18. Toxicological analysis was not indicated and therefore was not performed.
- Dr Ho provided an opinion that the death was due to natural causes and the medical cause of death was ‘1 (a) Aspiration pneumonia in the setting of percutaneous endoscopic gastrotomy (PEG) feeding in a woman with cerebral palsy and dysphagia’.
20. I accept Dr Ho’s opinion.
FINDINGS AND CONCLUSION
- Pursuant to section 67(1) of the Coroners Act 2008 I make the following findings: a) the identity of the deceased was Pennelope Shandelle Wilding, born 6 April 1974; b) the death occurred on 26 October 2022 at Peninsula Health, 2 Hastings Road, Frankston, Victoria, from ‘1(a) aspiration pneumonia in the setting of percutaneous endoscopic gastrotomy (PEG) feeding in a woman with cerebral palsy and dysphagia’; and
c) the death occurred in the circumstances described above.

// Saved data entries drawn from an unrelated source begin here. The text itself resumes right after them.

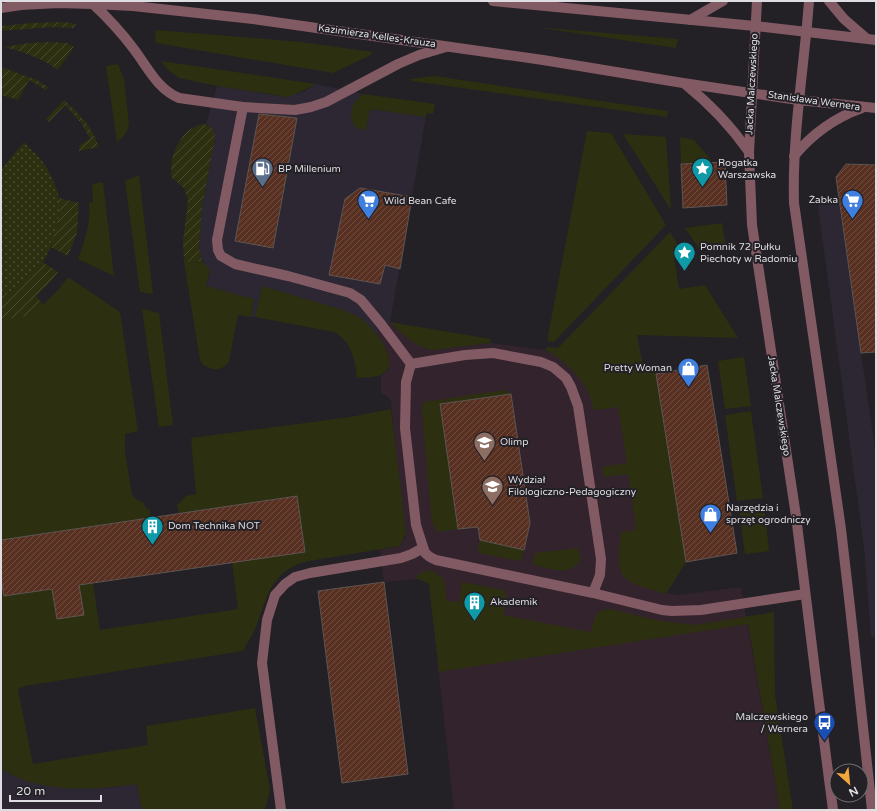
<svg xmlns="http://www.w3.org/2000/svg" width="877" height="811" font-family="'Varela Round',sans-serif">
<style>
.built{fill:#2c2732}
.education{fill:#33232d}
.grass{fill:#2d2f11}
.park{fill:url(#park-dots)}
.garden{fill:url(#garden-furrows)}
.building{fill:url(#building-hatch);stroke:#5d5552}
.lines{fill:none;stroke-linecap:round;stroke-linejoin:round}
.minor{stroke:#825a64;stroke-width:10}
.labels{text-anchor:middle;dominant-baseline:central;stroke-width:4;stroke-linejoin:round;paint-order:stroke}
.street-label{font-size:10px;fill:#dedde1;stroke:#232026}
.poi-label{font-size:10px;fill:#dedde1;stroke:#232026;text-anchor:start}
</style>
<defs>
<pattern id="park-dots" width="8" height="8" patternUnits="userSpaceOnUse"><rect width="8" height="8" fill="#2d2f11"/><path d="M2 2h.1M6 6h.1" fill="none" stroke="#4b4d33" stroke-width="1.8" stroke-linecap="round"/></pattern>
<pattern id="garden-furrows" width="10" height="10" patternUnits="userSpaceOnUse"><rect width="10" height="10" fill="#2d2f11"/><path d="M-1 1l2-2M0 10L10 0M9 11l2-2" fill="none" stroke="#4b4d33"/></pattern>
<pattern id="building-hatch" width="6" height="6" patternUnits="userSpaceOnUse"><rect width="6" height="6" fill="#583021"/><path d="M-1 1l2-2M0 6l6-6M5 7l2-2" fill="none" stroke="#704e41"/></pattern>
</defs>
<rect width="100%" height="100%" fill="#232026"/>
<g class="built">
<path d="M316,84L363,94L357,99L366,129L370,109L426,117L390,322L377,335L363,320L350,313L262,286L255,317H251L254,299L206,286L210,272L200,257L199,249L202,207L215,138L210,126L206,124L217,86L286,97L303,92Z"/>
<path d="M838,195L876,456V636L873,637H871L864,548L817,198Z"/>
<path d="M1,769L13,776L59,787L105,788L137,784L142,810H1Z"/>
</g>
<path class="education" d="M390,322L396,328L425,349L433,350L490,343L545,350L637,335L643,366L656,374L686,562L666,593L679,595L741,587L780,810H454L429,584L419,579L384,582L380,550L400,546L405,538L406,533L397,466L391,401L387,396L381,394V375L387,371L389,366L388,353L377,335Z"/>
<g class="grass">
<path d="M535,27L678,39L676,48Z"/>
<path d="M156,30L301,42L373,52L371,55L333,73L156,43L155,34Z"/>
<path d="M161,61L316,84L294,95L286,97L276,95L217,86L179,78L168,70Z"/>
<path d="M118,64L124,79L129,123C128,131 124,137 117,142L106,66Z"/>
<path d="M435,76L668,111L667,117L412,81L409,79Z"/>
<path d="M363,94L435,104L433,114L427,113L426,117L370,109L366,130L356,128C348,116 350,103 363,94Z"/>
<path d="M587,131L611,133L666,225L554,342L547,341Z"/>
<path d="M623,134L666,137L671,210Z"/>
<path d="M680,137L694,140L711,160V162L681,164Z"/>
<path d="M139,175L153,294L140,292L125,181Z"/>
<path d="M103,182L114,276L78,259C85,240 91,223 89,203L93,202L92,184Z"/>
<path d="M722,223L726,247L700,250L685,228Z"/>
<path d="M670,232L684,254L674,257L679,289L705,285L738,338L637,335L643,366L656,374L686,562L666,594C620,580 615,582 621,532L636,530L628,474L604,477L602,467L627,463L618,407L594,410C592,404 591,398 588,392C580,376 561,356 545,350L547,347L558,348Z"/>
<path d="M202,261L207,267L210,269L206,286L254,299L251,317L238,315L229,361C223,373 205,371 200,360L184,262Z"/>
<path d="M42,262L58,272L52,280L36,296L43,305L59,289L68,277L120,312L138,431L125,434V452L132,495L137,500L143,502L146,508L150,510L151,518L1,540V297L37,270Z"/>
<path d="M262,286L340,309C348,312 356,315 363,320C374,329 403,363 382,374C376,378 365,377 357,378C355,359 352,342 334,332L255,317Z"/>
<path d="M142,309L159,313L173,425L159,427Z"/>
<path d="M390,322L491,339L490,343L433,350C416,348 402,334 390,322Z"/>
<path d="M744,357L751,406L725,409L718,361Z"/>
<path d="M505,390L511,394L440,404L458,529L437,532L432,521L431,515L422,412L423,402Z"/>
<path d="M391,409L406,533L400,546L309,561C271,570 268,595 256,627C253,635 247,643 243,651L25,686L18,689L33,764L148,745L146,726L255,708L270,790L265,810H142L137,784C92,790 40,794 1,769V578L4,596L93,583L100,630L238,609L232,562L305,551L297,497L179,514L177,505L186,496L196,494L191,438L350,417Z"/>
<path d="M751,411L763,498L737,501L725,415Z"/>
<path d="M764,505L769,551L745,554L739,508Z"/>
<path d="M480,539L524,550L521,560L519,561L479,553L478,550Z"/>
<path d="M578,548L581,559C570,578 549,568 532,564L535,553Z"/>
<path d="M431,570L444,579L447,601L459,602L462,582L504,590C510,598 505,607 503,615L591,632L596,614L603,610L610,609L656,620L694,625L774,612L775,695L793,810H780L748,624L439,672L429,584L419,579H415L419,573Z"/>
</g>
<path class="park" d="M24,142C28,147 33,151 37,155C47,166 56,183 59,198C64,238 38,283 1,297V170Z"/>
<g class="garden">
<path d="M63,22L76,24L73,28L52,27L1,31V26L32,23Z"/>
<path d="M48,42L67,43L74,47L58,70C42,58 23,52 4,47L29,43Z"/>
<path d="M1,67L37,80L48,87L46,90L29,80L18,100L1,95Z"/>
<path d="M64,100C80,114 92,127 99,147L79,151L80,145L90,139L82,124L65,105L49,122L46,119Z"/>
<path d="M202,124C210,124 215,130 215,138L202,207L199,249L202,261L184,262L183,241L188,200L184,188L172,178C168,158 180,129 202,124Z"/>
<path d="M59,198L79,203L77,233L68,256L51,247L58,220Z"/>
<path d="M42,262L58,272L52,280L36,296L43,305L34,315L1,320V297C18,290 32,277 42,262Z"/>
</g>
<g class="building">
<path d="M259,114L297,118L273,248L235,241Z"/>
<path d="M725,162L727,205L683,208L681,164Z"/>
<path d="M846,164L876,165V352L861,353L836,177Z"/>
<path d="M360,188L412,197L400,269L385,265L380,284L329,275L345,199Z"/>
<path d="M707,365L737,553L686,562L656,374Z"/>
<path d="M511,394L530,523L524,550L480,540L478,527L458,529L440,404Z"/>
<path d="M297,496L305,552L79,585L84,615L57,619L52,589L4,596L1,578V540Z"/>
<path d="M384,582L408,774L342,783L318,591Z"/>
</g>
<g class="lines">
<g class="minor">
<path d="M493,1L755,26L876,40"/>
<path d="M757,1L749,152L752,225L796,516L816,679L833,810"/>
<path d="M809,1C804,69 792,135 794,203L841,529L850,607L872,810"/>
<path d="M829,1L844,19L866,38"/>
<path d="M93,4C107,17 121,32 133,48C147,66 157,89 179,98L243,107L295,110L311,107L326,102L398,64L419,55L446,47"/>
<path d="M1,8L21,5L58,3L93,4L133,6L253,19L543,60L683,83L798,100L876,108"/>
<path d="M690,20L723,1"/>
<path d="M685,84C710,104 731,126 749,152"/>
<path d="M243,107L217,240L218,250L221,256L235,264L288,276L350,293L361,300L381,324L411,364"/>
<path d="M794,156C813,133 834,118 862,108"/>
<path d="M593,593L600,575L601,559L578,406L571,387L566,378L553,367L541,362L493,353L465,355L411,364L406,382L405,428L416,525L425,553L430,557L436,560L593,593L662,610L672,611L701,610L805,594"/>
<path d="M281,810L262,663L267,620L275,595L285,584L295,577L310,573L401,558L412,554L423,548"/>
</g>
</g>
<defs>
<symbol id="fuel-pin" viewBox="-11 -11 22 30"><path d="M0 17L-7.5 6A9.5 9.5 0 1 1 7.5 6Z" fill="#5c6f8a" stroke="#232026"/><path d="M-5.5-6h7V0h2V4h1.3V-2.5L3-4.5l.8-.8L6-3V5H2.5V1h-1V6h-7ZM-4.2-4.7v3.2H.2V-4.7Z" fill="#fff"/></symbol>
<symbol id="sight-pin" viewBox="-11 -11 22 30"><path d="M0 17L-7.5 6A9.5 9.5 0 1 1 7.5 6Z" fill="#0f9aa8" stroke="#232026"/><path d="M0-6L1.8-2.2L6-1.7L2.9 1.2L3.7 5.4L0 3.3L-3.7 5.4L-2.9 1.2L-6-1.7L-1.8-2.2Z" fill="#fff"/></symbol>
<symbol id="supermarket-pin" viewBox="-11 -11 22 30"><path d="M0 17L-7.5 6A9.5 9.5 0 1 1 7.5 6Z" fill="#3f7fe0" stroke="#232026"/><path d="M-6-5.5h2.5l.6 2H6L4.5 2H-2.5L-4.4-4H-6ZM-1.5 3.2a1.3 1.3 0 1 0 .1 0ZM3 3.2a1.3 1.3 0 1 0 .1 0Z" fill="#fff"/></symbol>
<symbol id="shop-pin" viewBox="-11 -11 22 30"><path d="M0 17L-7.5 6A9.5 9.5 0 1 1 7.5 6Z" fill="#3f7fe0" stroke="#232026"/><path d="M-5-2.5h2.3a2.7 3.5 0 0 1 5.4 0H5L5.5 6h-11ZM-1.5-2.5h3a1.5 2.3 0 0 0-3 0Z" fill="#fff"/></symbol>
<symbol id="university-pin" viewBox="-11 -11 22 30"><path d="M0 17L-7.5 6A9.5 9.5 0 1 1 7.5 6Z" fill="#8d6e63" stroke="#232026"/><path d="M0-5L7-2L0 1L-7-2ZM-4 1L0 2.5L4 1V4Q0 6-4 4Z" fill="#fff"/></symbol>
<symbol id="building-pin" viewBox="-11 -11 22 30"><path d="M0 17L-7.5 6A9.5 9.5 0 1 1 7.5 6Z" fill="#0f9aa8" stroke="#232026"/><path d="M-4-6H4V6H1V3H-1V6H-4ZM-2.5-4.3h1.7v1.8h-1.7ZM.8-4.3h1.7v1.8H.8ZM-2.5-1h1.7V.8h-1.7ZM.8-1h1.7V.8H.8Z" fill="#fff"/></symbol>
<symbol id="bus-pin" viewBox="-11 -11 22 30"><path d="M0 17L-7.5 6A9.5 9.5 0 1 1 7.5 6Z" fill="#1a4fb4" stroke="#232026"/><path d="M-5-6H5V4H4V6H2V4H-2V6H-4V4H-5ZM-3.5-4V0h7V-4ZM-3.5 1.2v1.5H-2V1.2ZM2 1.2v1.5H3.5V1.2Z" fill="#fff"/></symbol>
</defs>
<g fill-rule="evenodd">
<use href="#fuel-pin" x="250" y="156" width="25" height="34"/>
<use href="#sight-pin" x="690" y="156" width="25" height="34"/>
<use href="#supermarket-pin" x="840" y="188" width="25" height="34"/>
<use href="#supermarket-pin" x="356" y="188" width="25" height="34"/>
<use href="#sight-pin" x="672" y="240" width="25" height="34"/>
<use href="#shop-pin" x="676" y="356" width="25" height="34"/>
<use href="#university-pin" x="472" y="430" width="25" height="34"/>
<use href="#university-pin" x="480" y="474" width="25" height="34"/>
<use href="#shop-pin" x="698" y="502" width="25" height="34"/>
<use href="#building-pin" x="140" y="514" width="25" height="34"/>
<use href="#building-pin" x="462" y="590" width="25" height="34"/>
<use href="#bus-pin" x="812" y="710" width="25" height="34"/>
</g>
<g class="labels">
<g class="street-label">
<text transform="translate(377 36) rotate(8)">Kazimierza Kelles-Krauza</text>
<text transform="translate(752 84) rotate(-87)">Jacka Malczewskiego</text>
<text transform="translate(814 101) rotate(8)">Stanisława Wernera</text>
<text transform="translate(779 406) rotate(81)">Jacka Malczewskiego</text>
</g>
<g class="poi-label">
<text x="718" y="163">Rogatka<tspan x="718" dy="12">Warszawska</tspan></text>
<text x="278" y="169">BP Millenium</text>
<text x="838" y="200" text-anchor="end">Żabka</text>
<text x="384" y="201">Wild Bean Cafe</text>
<text x="700" y="247">Pomnik 72 Pułku<tspan x="700" dy="12">Piechoty w Radomiu</tspan></text>
<text x="672" y="368" text-anchor="end">Pretty Woman</text>
<text x="500" y="442">Olimp</text>
<text x="508" y="480">Wydział<tspan x="508" dy="12">Filologiczno-Pedagogiczny</tspan></text>
<text x="726" y="508">Narzędzia i<tspan x="726" dy="12">sprzęt ogrodniczy</tspan></text>
<text x="168" y="526">Dom Technika NOT</text>
<text x="490" y="602">Akademik</text>
<text x="808" y="717" text-anchor="end">Malczewskiego<tspan x="808" dy="12">/ Wernera</tspan></text>
</g>
</g>
<rect width="877" height="811" fill="none" stroke="#dedde1" stroke-width="4"/>
<g transform="translate(849 783) rotate(153)"><circle r="19" fill="#232026" stroke="#6e6c71"/>
<path d="M0-3L7 15L0 10L-7 15Z" fill="#efa73d"/>
<text y="-6" font-size="11" font-weight="bold" text-anchor="middle" fill="#dedde1">N</text>
</g>
<path d="M10 795v6h91v-6" fill="none" stroke="#dedde1" stroke-width="2"/>
<text x="16" y="795" font-size="12" fill="#dedde1" stroke="#232026" stroke-width="3" paint-order="stroke">20 m</text>
</svg>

22. I am satisfied Ms Wilding’s death was due to natural causes.
- I am also satisfied that the care and medical treatment provided to Ms Wilding was appropriate.
I convey my sincere condolences to Ms Wilding’s family and her carers for their loss.
Pursuant to section 73(1B) of the A I direct that a copy of this finding be provided to the following: Michael and Sue De Carteret Wilding, Senior Next of Kin Senior Constable Andrew Barnes, Coroner’s Investigator Signature: ___________________________________ Coroner Paul Lawrie Date : 11 December 2023 NOTE: Under section 83 of the Coroners Act 2008 ('the Act'), a person with sufficient interest in an investigation may appeal to the Trial Division of the Supreme Court against the findings of a coroner in respect of a death after an investigation. An appeal must be made within 6 months after the day on which the determination is made, unless the Supreme Court grants leave to appeal out of time under section 86 of the Act.